Dès les premières notes de la
délicieuse Ouverture de Pygmalion, on sent que l’on tient avec ce disque une
excellente réalisation des Talens Lyriques ce que la suite ne dément pas. Bien
sûr, cet acte de ballet a déjà été enregistré plus d’une fois et l’on se
souvient, entre autres, des lectures de Gustav Leonhardt, maîtrisée mais
étrangère au théâtre (DHM, 1980), de William Christie, plus idiomatique mais un
rien trop pastel (Harmonia Mundi, 1991), ou de celle, fougueuse, d’Hervé Niquet
(FNAC/Musique à Versailles, 1992) ; la proposition de Christophe Rousset me
semble, quant à elle, atteindre un point d’équilibre assez idéal entre animation
dramatique et raffinement musical. Il trouve en Cyrille Dubois un Pygmalion au
timbre séduisant et à la lisibilité parfaite, soucieux de faire vivre son rôle
avec subtilité et engagement ; la Céphise de Marie-Claude Chappuis conserve,
pour sa part, sa noblesse jusque dans son emportement tandis que l’Amour
d’Eugénie Warnier est plein de tendre assurance. Je suis un peu plus réservé
quant aux prestations de Céline Scheen, qui campe une Statue que l’on sent
certes émerveillée par le prodige de la métamorphose puis amoureuse de son
sculpteur, mais qui sacrifie trop l’articulation à la beauté de la ligne vocale,
et, pour les mêmes raisons de manque d’intelligibilité, de l’Arnold Schoenberg
Chor, malgré son indéniable impact.

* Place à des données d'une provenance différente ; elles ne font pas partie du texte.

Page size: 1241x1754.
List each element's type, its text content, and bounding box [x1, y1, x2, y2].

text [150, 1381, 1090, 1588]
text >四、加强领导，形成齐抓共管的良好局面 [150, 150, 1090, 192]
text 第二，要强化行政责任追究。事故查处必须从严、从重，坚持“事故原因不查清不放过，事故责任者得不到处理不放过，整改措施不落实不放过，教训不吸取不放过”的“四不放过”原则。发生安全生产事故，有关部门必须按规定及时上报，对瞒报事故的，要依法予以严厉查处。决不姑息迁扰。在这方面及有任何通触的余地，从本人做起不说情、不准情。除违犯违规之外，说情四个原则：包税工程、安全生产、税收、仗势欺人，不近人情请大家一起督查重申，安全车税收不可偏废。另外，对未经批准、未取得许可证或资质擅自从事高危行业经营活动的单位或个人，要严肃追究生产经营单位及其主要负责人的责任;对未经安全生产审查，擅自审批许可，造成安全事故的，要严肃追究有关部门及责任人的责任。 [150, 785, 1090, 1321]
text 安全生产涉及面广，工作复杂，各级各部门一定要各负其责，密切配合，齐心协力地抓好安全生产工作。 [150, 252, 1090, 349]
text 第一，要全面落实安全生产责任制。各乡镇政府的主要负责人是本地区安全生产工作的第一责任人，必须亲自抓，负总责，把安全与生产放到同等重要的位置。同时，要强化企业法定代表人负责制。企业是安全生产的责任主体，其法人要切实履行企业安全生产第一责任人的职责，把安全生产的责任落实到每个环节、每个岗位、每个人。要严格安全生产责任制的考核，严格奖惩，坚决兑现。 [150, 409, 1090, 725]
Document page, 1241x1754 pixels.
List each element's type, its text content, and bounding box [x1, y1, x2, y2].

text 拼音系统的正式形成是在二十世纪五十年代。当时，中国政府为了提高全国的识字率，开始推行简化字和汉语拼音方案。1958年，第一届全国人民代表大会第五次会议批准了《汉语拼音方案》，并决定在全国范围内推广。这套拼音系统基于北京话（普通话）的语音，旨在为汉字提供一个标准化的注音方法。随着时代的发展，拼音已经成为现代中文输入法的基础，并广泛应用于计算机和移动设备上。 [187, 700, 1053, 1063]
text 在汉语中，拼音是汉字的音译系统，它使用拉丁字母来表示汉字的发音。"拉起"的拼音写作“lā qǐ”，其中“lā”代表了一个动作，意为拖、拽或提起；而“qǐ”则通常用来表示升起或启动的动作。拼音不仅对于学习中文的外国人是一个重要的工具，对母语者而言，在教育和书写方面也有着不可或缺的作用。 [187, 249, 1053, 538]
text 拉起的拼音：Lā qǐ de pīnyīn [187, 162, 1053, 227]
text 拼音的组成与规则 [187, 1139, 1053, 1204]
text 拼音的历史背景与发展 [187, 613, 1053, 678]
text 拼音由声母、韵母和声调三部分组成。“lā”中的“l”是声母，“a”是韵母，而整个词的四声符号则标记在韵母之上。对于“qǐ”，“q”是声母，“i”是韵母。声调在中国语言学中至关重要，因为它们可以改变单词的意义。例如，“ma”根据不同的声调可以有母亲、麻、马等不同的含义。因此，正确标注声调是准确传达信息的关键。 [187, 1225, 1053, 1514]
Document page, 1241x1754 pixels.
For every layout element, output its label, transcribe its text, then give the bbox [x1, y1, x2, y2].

L’orchestre, lui, est à la fête et nous
régale tant par son dynamisme que par son tranchant, sa discipline, sa
souplesse, son sens des nuances et du coloris ; la connivence absolument
évidente qui s’est instaurée au fil des années entre les instrumentistes et leur
chef fait sans doute beaucoup pour l’impression de respiration commune, de
justesse de ton, de cohérence et d’évidence dans les choix esthétiques, qualités
encore soulignées par la prise de son très naturelle de Maximilien Ciup, qui se
dégage de leur travail. Malgré les légères réserves exprimées, cette lecture
lumineuse et sensible de Pygmalion demeure tout à fait recommandable et
s’inscrit indiscutablement parmi les meilleures de la discographie.